My parents have an idea of what's going on with me. Do they know all the details? No.
They had to know a little reason as to what was going on so they could help me find a therapist.

I don't think they understand. A lot of times when I tell them about what is going on in my life they start to bring up their childhood and make it about themselves and in return makes me feel hopeless like no one will ever understand what goes on in my head.


----------



## something there (Feb 24, 2014)

They know to some degree, but I downplay the severity to avoid their worrying.
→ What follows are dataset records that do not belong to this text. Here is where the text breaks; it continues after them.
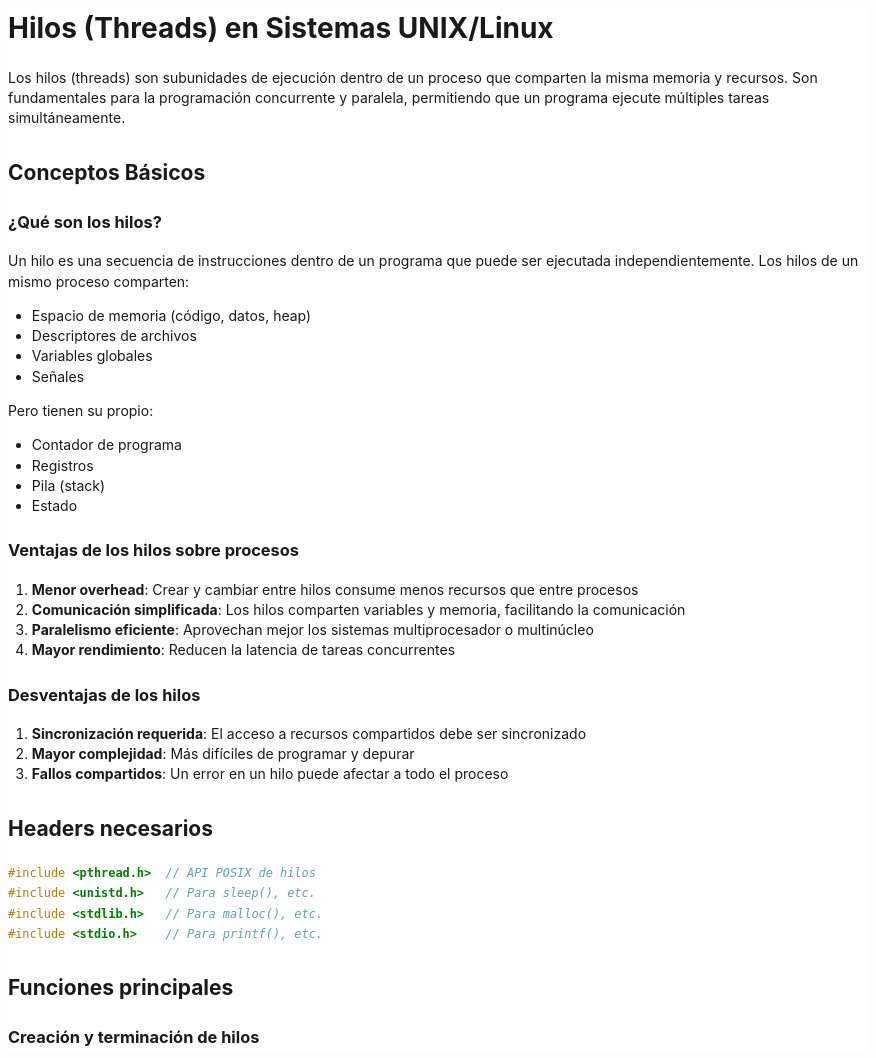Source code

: # Hilos (Threads) en Sistemas UNIX/Linux

Los hilos (threads) son subunidades de ejecución dentro de un proceso que comparten la misma memoria y recursos. Son fundamentales para la programación concurrente y paralela, permitiendo que un programa ejecute múltiples tareas simultáneamente.

## Conceptos Básicos

### ¿Qué son los hilos?

Un hilo es una secuencia de instrucciones dentro de un programa que puede ser ejecutada independientemente. Los hilos de un mismo proceso comparten:

- Espacio de memoria (código, datos, heap)
- Descriptores de archivos
- Variables globales
- Señales

Pero tienen su propio:

- Contador de programa
- Registros
- Pila (stack)
- Estado

### Ventajas de los hilos sobre procesos

1. **Menor overhead**: Crear y cambiar entre hilos consume menos recursos que entre procesos
2. **Comunicación simplificada**: Los hilos comparten variables y memoria, facilitando la comunicación
3. **Paralelismo eficiente**: Aprovechan mejor los sistemas multiprocesador o multinúcleo
4. **Mayor rendimiento**: Reducen la latencia de tareas concurrentes

### Desventajas de los hilos

1. **Sincronización requerida**: El acceso a recursos compartidos debe ser sincronizado
2. **Mayor complejidad**: Más difíciles de programar y depurar
3. **Fallos compartidos**: Un error en un hilo puede afectar a todo el proceso

## Headers necesarios

```c
#include <pthread.h>  // API POSIX de hilos
#include <unistd.h>   // Para sleep(), etc.
#include <stdlib.h>   // Para malloc(), etc.
#include <stdio.h>    // Para printf(), etc.
```

## Funciones principales

### Creación y terminación de hilos
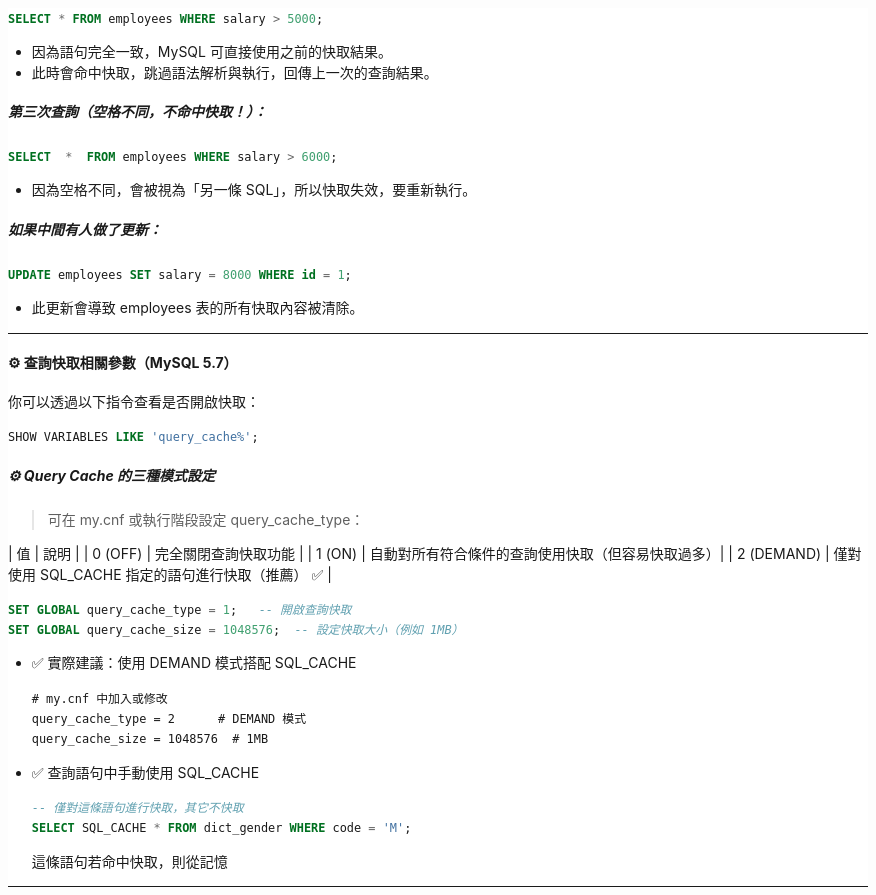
 ```sql
SELECT * FROM employees WHERE salary > 5000;
```

- 因為語句完全一致，MySQL 可直接使用之前的快取結果。
- 此時會命中快取，跳過語法解析與執行，回傳上一次的查詢結果。

##### 第三次查詢（空格不同，不命中快取！）：
```sql
SELECT  *  FROM employees WHERE salary > 6000;
```
- 因為空格不同，會被視為「另一條 SQL」，所以快取失效，要重新執行。

##### 如果中間有人做了更新：

```sql
UPDATE employees SET salary = 8000 WHERE id = 1;
```

- 此更新會導致 employees 表的所有快取內容被清除。

---

#### ⚙️ 查詢快取相關參數（MySQL 5.7）

你可以透過以下指令查看是否開啟快取：

```sql
SHOW VARIABLES LIKE 'query_cache%';
```

##### ⚙️ Query Cache 的三種模式設定
> 可在 my.cnf 或執行階段設定 query_cache_type：

| 值	| 說明 |
| 0 (OFF)	| 完全關閉查詢快取功能 | 
| 1 (ON)	| 自動對所有符合條件的查詢使用快取（但容易快取過多）|
| 2 (DEMAND)	| 僅對使用 SQL_CACHE 指定的語句進行快取（推薦） ✅ | 

```sql
SET GLOBAL query_cache_type = 1;   -- 開啟查詢快取
SET GLOBAL query_cache_size = 1048576;  -- 設定快取大小（例如 1MB）
```

- ✅ 實際建議：使用 DEMAND 模式搭配 SQL_CACHE
  ```shell
  # my.cnf 中加入或修改
  query_cache_type = 2      # DEMAND 模式
  query_cache_size = 1048576  # 1MB
  ```

- ✅ 查詢語句中手動使用 SQL_CACHE
  ```sql
  -- 僅對這條語句進行快取，其它不快取
  SELECT SQL_CACHE * FROM dict_gender WHERE code = 'M';
  ```
  這條語句若命中快取，則從記憶

---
They think that it's a minor and easily overcome condition that's only recently developed because only now has it reached a point where it's become obvious to them since they never paid much attention to me anyway.


----------



## palecloudedwhite (May 18, 2015)

they won't take me seriously


----------



## griffin1000 (Nov 12, 2014)

When I was diagnosed my dad said that it was a 'phase' and that I'd grow out of it eventually and basically just refused to acknowledge it. My mum was with me when I was given the diagnosis and she was a little more supportive but we don't talk about it. My mum tends to avoid talking about things and if anything's ever bothering her or anything she'll just sweep it under the carpet. I don't know if my mum still realises that I have it and what she thinks of it. My dad's probably completely forgotten about it or thinks that I've 'grown out of it', I don't know.
Surprisingly my boyfriend's mother has been the most supportive of it, more so than either of my parents.


----------